Why cash flow is so important

Why cash flow is so important

Cash flow is vital to small businesses and is often one of the biggest problems business owners face.

Even before coronavirus, problems getting paid on time was a major issue with some business groups campaigning against late payments. In fact, QuickBooks’ most recent The State of Payments report reveals 44% of customers do not pay SMEs on time.

It says that 38% of SMEs have had cash flow problems that have left them unable to pay their debts.

Most problems for UK businesses are caused by late payments. But falling sales and a lack of thorough cash management also play their part.

What is cash flow?

Cash flow is the total, or net, amount of money being transferred into and out of a business. It can be in physical cash or in other ways, such as bank transfers.

As a business adds to its cash flow it indicates that the company is adding to its reserves. This allows it to reinvest in the company or pay money to shareholders or to pay debts.

Cash flow includes all the cash generated by a company’s main business activities. At a basic level, is the business’s ability to create value for shareholders.

In simple terms, there should be more cash flowing in than flowing out!
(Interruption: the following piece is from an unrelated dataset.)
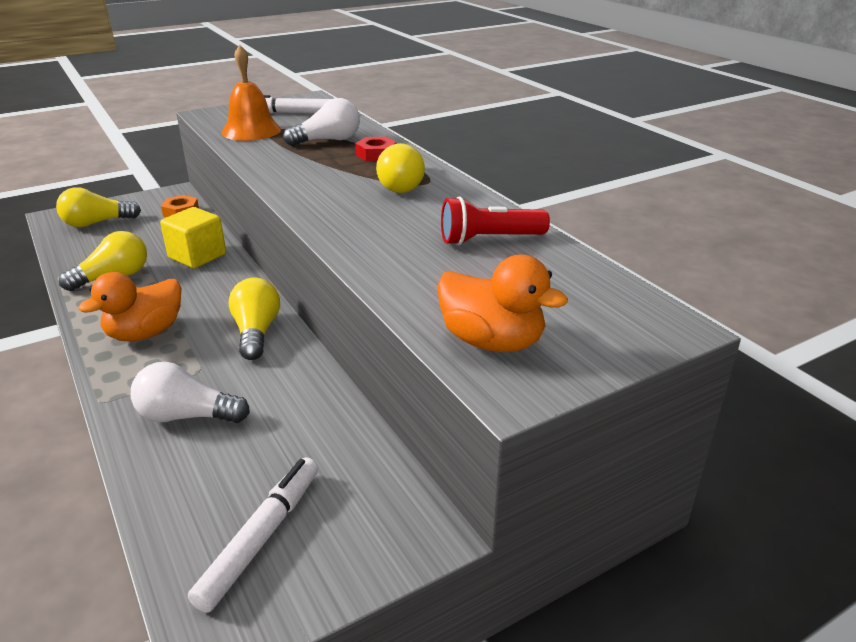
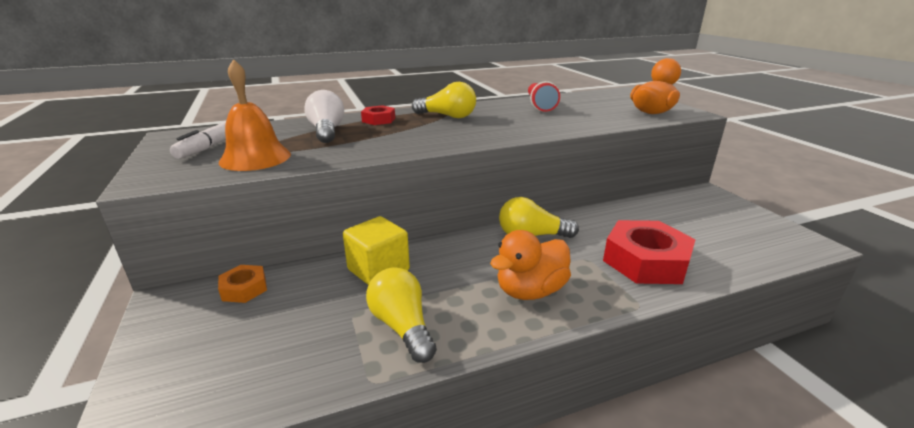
camera: 80 degrees left, 5 degrees down
(97, 223) = (210, 367): yellow light bulb -> none
(145, 333) = (530, 291): orange duck -> orange duck turned 90 degrees clockwise
(187, 416) = (645, 261): white light bulb -> red nut
(261, 537) = (741, 232): white marker -> none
Cash flow is an important measure of the health of your business but it should not be confused with profit.

Late payments

According to a study by SME Loans, 78% of small businesses have to wait at least one month after their agreement terms before they are finally paid.
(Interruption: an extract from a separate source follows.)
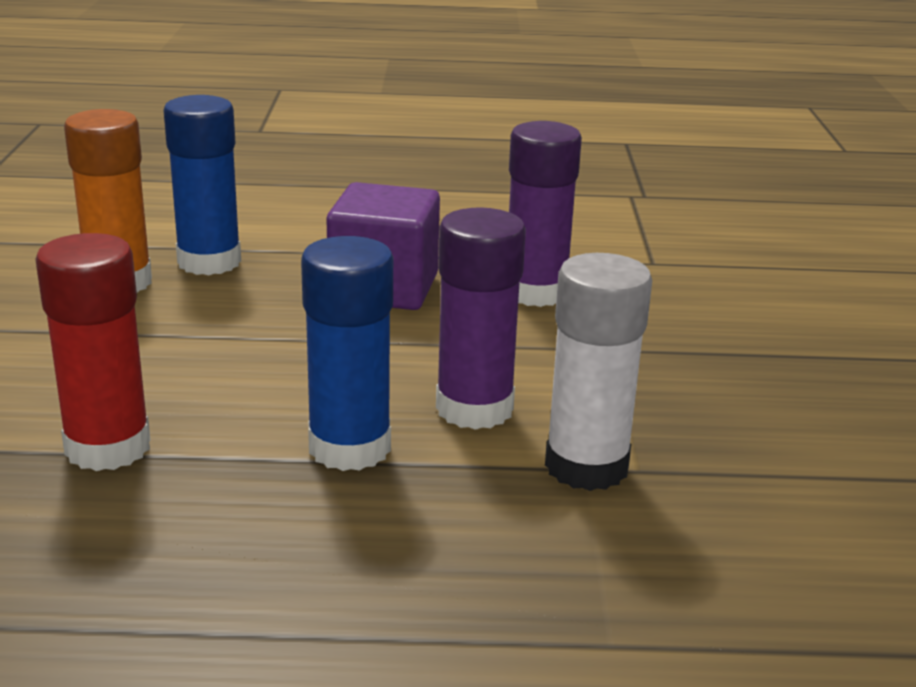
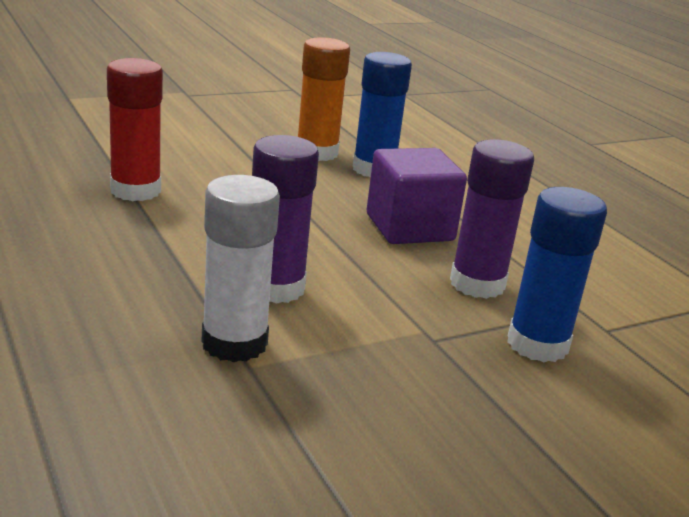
camera: 60 degrees right, 0 degrees up
(349, 448) = (189, 255): blue glue stick -> blue glue stick (537, 344)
It also states that 40% of SME owners say that large companies are the worst offenders.

The Department for Business, Energy & Industrial Strategy says 24% of businesses of all sizes say late payments threaten their survival.

Late payments contribute to 50,000 small business failures a year. As well as the amount owed, it costs businesses three days a month to chase money they are owed, which is about £5,000 in working hours.

The key to success

Cash flow is key for all businesses, which is why late payments cause issues. Without the cash flowing in it is impossible to buy stock or invest in vital equipment.

It can also have an impact on the company’s financial risk profile, which may affect its ability to borrow and raise funds.

How to solve cash flow issues

  • The first thing to consider is what you’re spending. If your cash is flowing out more than in, check what you’re buying. It might be tempting to purchase new equipment that you don’t need, or to buy in services that you cannot afford.
  • Next, look at your customers’ ability to pay on time. If that’s the case you need to improve your credit control processes. If you do not have the time or resources to do this, then consider outsourcing the task to an expert firm. Sometimes paying for their services is covered by fewer cash flow problems.
  • What are your credit terms for customers? If they are out of sync with your suppliers’ terms you can often end up with a cash flow problem. If your suppliers want paying in 14 days but your customers’ terms are 30 then try renegotiating so they are the same.
  • Profits are not cash flow, but they do affect it. If you’re not making enough profit you will run out of cash. So consider your prices, increase sales or control your expenditure.
  • Lack of cash flow forecasting is essential. We can create these for customers but if you want to try yourself, we will give you some advice in our next blog. Forecasts highlight a lot of issues and if you can see the bigger picture it can help you with your cash flow.